In the lower left, Datatect provides a preview (in bold) of exactly how it will generate the 4Test code to input data for the RECORD variable "BillName". Not only will Datatect generate the data text file, perfectly formatted for use in any SilkTest data-driven test case but it will also generate, if you choose, all of the 4Test code required to process each field in the data file. You simply click the Generate button in the Silk tab of Datatect, provide a name for the data output file and then click the checkbox labeled ‘Generate Silk 4Test Code’ and Datatect does the rest. It creates a ".dat" data file and uses the same name to create a corresponding ".t" script containing the 4Test code.
Before we purchased Datatect, I tested the default Datatect GMO specification to generate the evaluation limit of 25 records and the 4Test code needed to create customer orders on the Segue GMO website. I needed to add a total of 5 lines of 4Test code to the 4Test script generated by Datatect in order to compile and run the script. Datatect created the 4Test RECORD structure and all the fields, the file handle and file processing code, the testcase, the while loop used to parse each record in the data file, various comment blocks, and almost all the 4Test code needed to input each data value into their respective fields in the various GMO forms found on Segue’s website.

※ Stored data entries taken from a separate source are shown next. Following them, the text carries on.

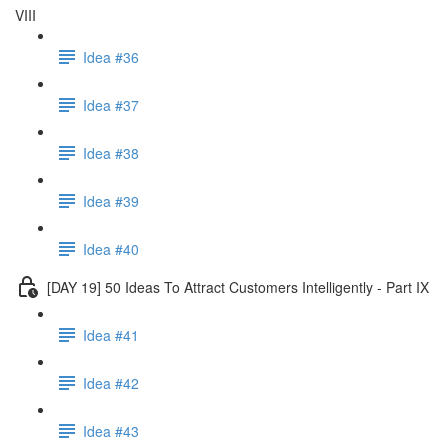
VIII
Idea #36
Idea #37
Idea #38
Idea #39
Idea #40
[DAY 19] 50 Ideas To Attract Customers Intelligently - Part IX
Idea #41
Idea #42
Idea #43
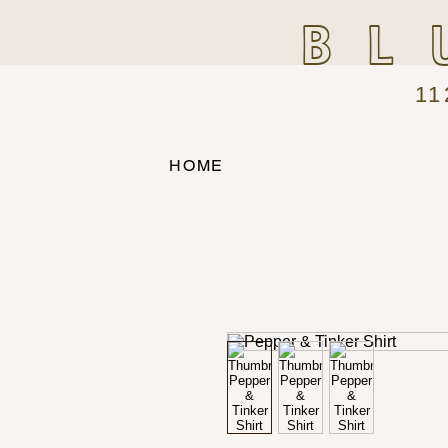
BL
11
HOME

Using SilkTest and Datatect, the QA team was able to create dozens of data files (containing thousands of records) based on our established equivalency classes for testing the DoDots application. There were also two rather unexpected side effects from our data generation efforts.
One of the first things I noticed was how the 4Test code generated by Datatect actually helped some of the QA team's junior personnel make the jump from the 'capture, record, playback' methods to the more advanced programming techniques required to make SilkTest scripts robust in a test production environment. They began to experiment with different ways to use Silk's data-driven testing capabilities, confident that Datatect would generate most of what they needed.
The second thing that I noticed was how some of the senior SilkTest users had come to rely on the table generation capabilities of Datatect to effectively reverse engineer our database schema. They were using Datatect Specifications to examine the schema of each table and the data type of each field so they would know exactly what data type to create for SilkTest scripts. That was a very pleasant surprise even for a battle-worn QA guy like me.